EARLY ENVIRONMENTALISTS

by Jerry Partain



Photo of Jim Timmons

Ed Pierson and Jim Timmons


It's now a familiar picture to those around Arcata. A special interest group interested in protecting something comes before the City Council asking for its support. The group presents abundant data and many opinions, most of which are totally unsupported by appropriate study or logic.

They insist their plan will be much more valuable than any alternative. They even suggest the names of citizens who have volunteered to serve on a committee to see the plan through.

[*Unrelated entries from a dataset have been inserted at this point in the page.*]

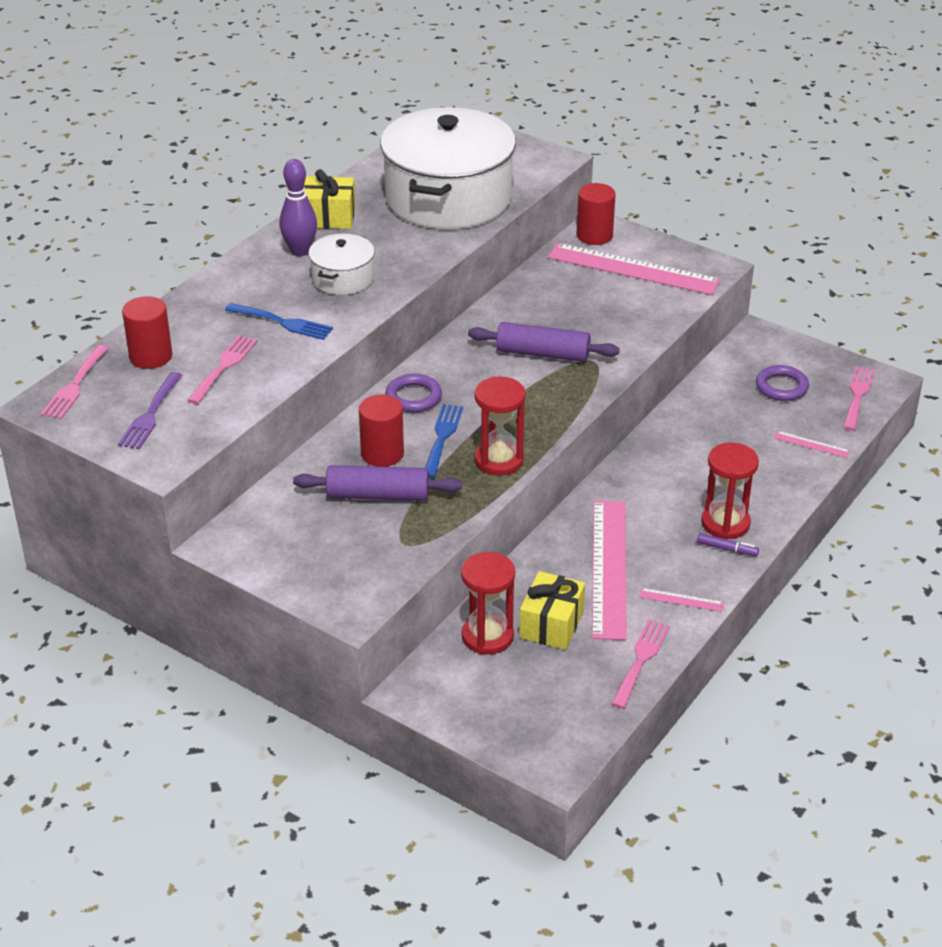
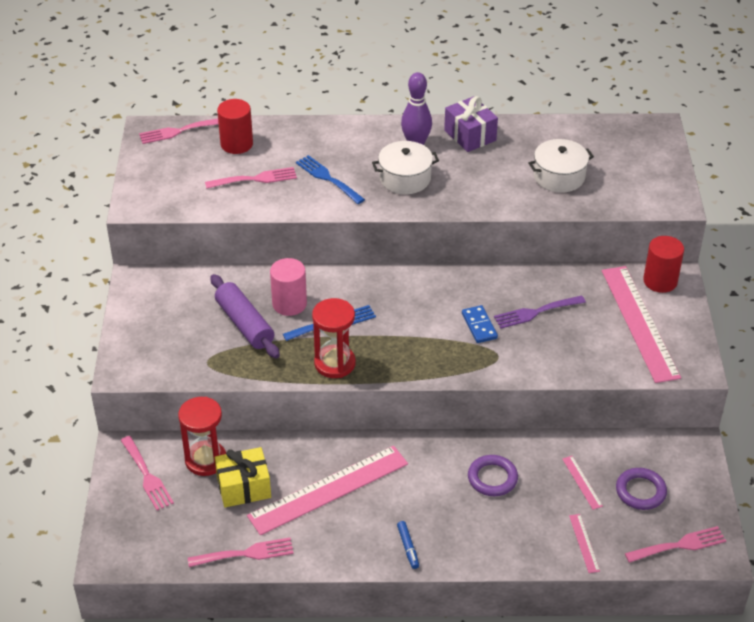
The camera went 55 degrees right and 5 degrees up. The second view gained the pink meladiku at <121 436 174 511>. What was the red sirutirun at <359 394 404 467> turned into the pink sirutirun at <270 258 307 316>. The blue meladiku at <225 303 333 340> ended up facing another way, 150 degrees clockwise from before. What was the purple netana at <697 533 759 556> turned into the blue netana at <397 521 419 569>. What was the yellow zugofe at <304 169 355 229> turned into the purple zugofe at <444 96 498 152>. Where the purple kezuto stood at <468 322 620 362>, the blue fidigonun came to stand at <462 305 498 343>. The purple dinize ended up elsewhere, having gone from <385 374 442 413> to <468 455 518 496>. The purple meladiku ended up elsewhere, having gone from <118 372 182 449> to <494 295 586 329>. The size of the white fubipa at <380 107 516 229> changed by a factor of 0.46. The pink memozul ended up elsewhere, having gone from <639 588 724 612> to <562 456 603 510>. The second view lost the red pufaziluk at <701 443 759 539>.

The special interest group supporters point out that they have worked on this plan for more than two years and assure the council members that it will work. The City Council finally agrees and one more wild idea is implemented in the environmentally correct city of Arcata.

Sound familiar? Well, it didn't happen last month or even last year. It was on Dec. 16, 1954, that the council voted to establish a 600-acre "Community Forest," almost 44 years before the Arcata City Council had a majority of Green Party members.

But wait. Wasn't that the era of unbridled demand for homes by veterans of two major wars? Didn't we have some 300 sawmills in the county and loggers from all over the nation coming to take down the large douglas fir and the even-larger redwoods? Didn't we focus just on cutting the trees, milling the lumber and shipping it out as fast as we could?

What group of people would dare propose not clear cutting all of that valuable timber located so close to the sawmills, especially when the money would go to the city government, which could then sell the land for much-needed development?

I'm happy to tell you. The big, bad timber industry itself had established and funded the Redwood Region Conservation Council, and it was this group that convinced Mayor A.B.C. Davis and the rest of the council to establish the Arcata Community Forest.

They did it without the Greens, Earth First!, EPIC, the Sierra Club or protesters on the Plaza. Arguably, the most valuable asset Arcata has was provided by those deeply involved with the timber industry. Brousse Brizard was chairman of the Arcata Chapter of the RRCC. Al Merrill was the chief forester for Hammond Lumber. Jim Timmons, who became chairman the next year, was a forester who owned a ranch and timberland. Ed Pierson had come to Humboldt State College the year before to start a "forestry-lumbering" program. Al Rueger worked for the Dolly Varden Lumber Co.

Brousse, Ed and Al were appointed to manage the new community forest for "recreation, watershed, timber management and other useful benefits." Humboldt State College and Arcata High School would use the forest for instruction and research. Trails would be developed, timber volumes determined and water studies made. These were all done, and a plan was presented to the City Council, which approved it and announced that the forest "will bring benefits for years to come." It certainly has.

For over 40 years the public has used the forest intensively for recreation. It continues to protect the watershed and produce clean water and wildlife habitat. And while it was not logged for several years after its establishment, it has provided several million dollars in timber revenue to the city treasury.

The forest remains healthy and the trees continue to grow even while the Green City Council debates the issue of whether to cut or not to cut some 44 years after the original debate was decided in favor of the trees by a bunch of "timber beasts."

When the city celebrated the 40th anniversary of the dedication of the Community Forest in 1995, it was suggested that they honor Jim Timmons and Ed Pierson, both very much alive and proud of their roles in establishing the first community forest in California.

The city apparently chose not to do so and their names were not mentioned. It's a pity because these and many more like them were the real environmentalists, the true supporters of multiple-use of our resources. They were and are the professionals in the vast field of self-acclaimed experts we now find everywhere.

Brousse, Jim, Ed, Al and others in the '50s earned recognition for their environmental awareness long before the birth of most of our current crusaders for the environment. They may never get the credit they deserve, but they certainly should be remembered every time the Greens even think of the Community Forest.

Jerry Partain is a retired professor of forestry from Humboldt State University and former director of the California Department of Forestry.